Podczas oględzin, 4 września trwał zrzut ścieków z kanałów. - Wyczuwalny był gnilny zapach, wody odbiornika były mętne. W okolicach wylotu na powierzchni wody widoczne było zapienienie. Nie stwierdzono śniętych ryb, ani plam po substancjach ropopochodnych – informuje WIOŚ w Rzeszowie.
Inspektorzy pobrali próbki ścieków z wylotu kolektora oczyszczalni ścieków w Kołaczycach oraz próbki wody z rzeki Wisłoki poniżej wylotu kolektora. W okolicy nie stwierdzono innych rurociągów.
Zobacz też: Śmiertelna pułapka w drzewach. Nadleśnictwo Cisna na Podkarpaciu alarmuje!

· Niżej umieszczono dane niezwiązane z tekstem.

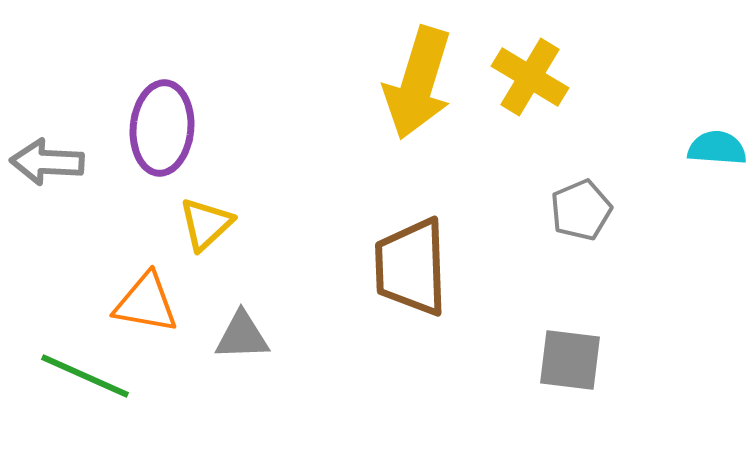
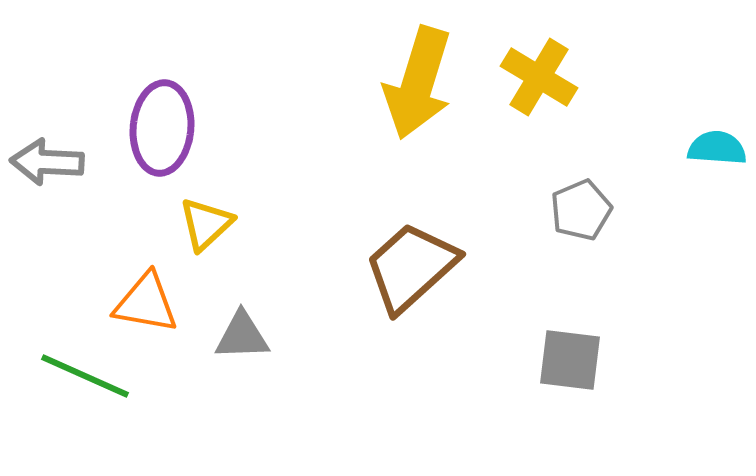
yellow cross: moved 9 px right
brown trapezoid: rotated 50 degrees clockwise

WIOŚ pobrał próbki w oczyszczali ścieków
Następnego dnia inspektorzy WIOŚ Delegatury w Jaśle rozpoczęli pozaplanową kontrolę interwencyjną oczyszczalni ścieków w Kołaczycach.
- Podczas kontroli pracownicy Centralnego Laboratorium Badawczego GIOŚ Oddział w Rzeszowie ponownie pobrali próbki ścieków oraz próbki wody rzeki Wisłoki powyżej i poniżej wylotu kolektora – informują.
Dalsze działania podejmowane będą w zależności od ustaleń kontroli oraz wyników przeprowadzonych badań.